**CONSIGNE**
Recopiez sans rien modifier le passage du texte sur le gamay qui va de « Les rameaux herbacés » jusqu'à « de Chiroubles (5) ».

**TEXTE**

----------

La sélection du porte-greffe revêt un caractère aussi important que celle du clone. Depuis l'invasion du phylloxera, le gamay comme les autres cépages est greffé sur des vignes résistantes à cet insecte (espèces ou hybrides d'espèces américaines). Les porte-greffes les plus utilisés sur les terrains granitiques du Beaujolais sont :

  • Riparia Gloire de Montpellier : il confère une vigueur faible dans les sols pauvres et suffisante dans les sols argileux, favorise la fructification et avance la maturité.
  • 101-14 MG (Riparia x Rupestris) : Vigueur conférée moyenne, cycle végétatif court. Se plaît dans les terres argileuses fraîches, mêmes humides et compactes. Résiste mal à la sécheresse,
  • Gravesac (hybride complexe 161-49 x 3309 C) : Porte-greffe vigoureux conseillé pour les sols acides, sableux, sablo-graveleux, humides au printemps.
  • 3309 C : (Riparia x Rupestris) : Vigueur et rendements conférés moyens. Craint les sols compacts et humides au printemps et à l'automne.
  • Vialla (Riparia x Labrusca) : Vigueur conférée assez forte mais fertilité induite limitée. Avance le cycle végétatif et réduit l'acidité des baies. Porte-greffe ancestral du Beaujolais, il est encore le plus répandu (7 000 ha) car l'âge moyen du vignoble est important mais il n'est guère utilisé dorénavant pour les parcelles replantées (résistance moyenne au phylloxéra, très sensible à la chlorose)

 

Physionomie :

Le Gamay présente un bourgeonnement duveteux, blanc nuancé de vert clair et à pointe rosée. Les jeunes feuilles sont d'un vert jaune brillant. Les feuilles adultes sont rondes, de taille moyenne, minces, lisses, entières ou comprenant de 3 à 5 lobes à peine visibles, avec des dents anguleuses courtes et un sinus pétiolaire ouvert en V. Selon les clones, le limbe est nu ou très faiblement velu.

Les rameaux herbacés sont vert clair, brillants, les entre-nœuds sont rouge, les vrilles petites et fines. A l'automne, le feuillage rougit partiellement. Les rameaux exposés au soleil prennent une couleur cuivrée.

 
Vignes de Chiroubles (5)

Les grappes petites à moyennes (70 à 140 g), peuvent être de formes très différentes, presque toujours très compactes avec un pédoncule très court ; la rafle est verte. Elle porte des baies ovoïdes de taille moyenne, noires à reflets violets, avec une peau très fine abondamment pruinée. Leur pulpe est incolore et elles donnent un jus abondant à la saveur relativement banale.

----------

**CONTENU DES DONNÉES**
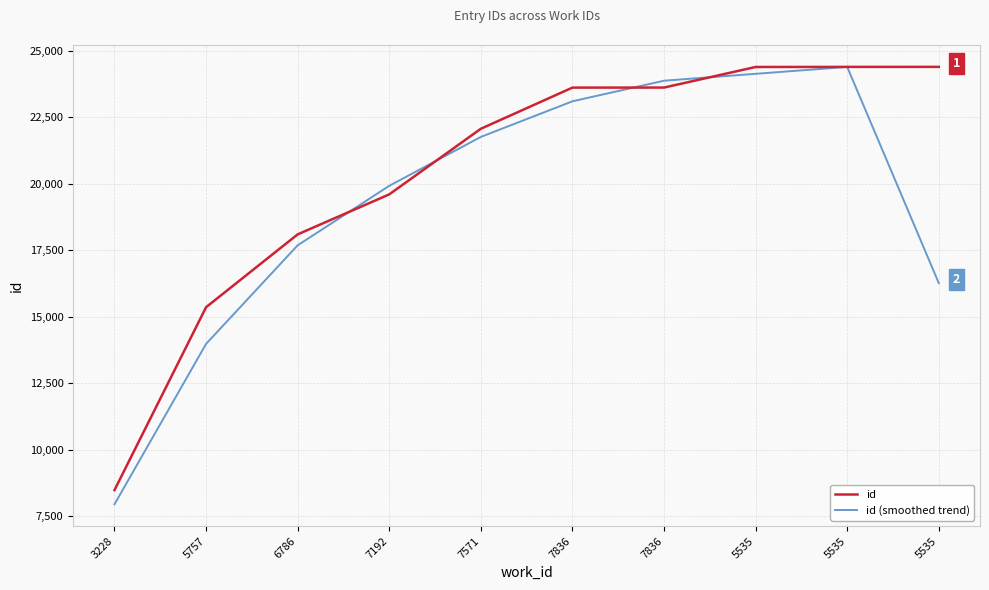

Reading left to right, what are all the values shown in this chart?

id: 3228=8477.0	5757=15354.0	6786=18093.0	7192=19597.0	7571=22064.0	7836=23611.0	7836=23613.0	5535=24387.0	5535=24390.0	5535=24391.0
id (smoothed trend): 3228=7943.7	5757=13974.7	6786=17681.3	7192=19918.0	7571=21757.3	7836=23096.0	7836=23870.3	5535=24130.0	5535=24389.3	5535=16260.3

----------

**CORRIGÉ**
Les rameaux herbacés sont vert clair, brillants, les entre-nœuds sont rouge, les vrilles petites et fines. A l'automne, le feuillage rougit partiellement. Les rameaux exposés au soleil prennent une couleur cuivrée.

 
Vignes de Chiroubles (5)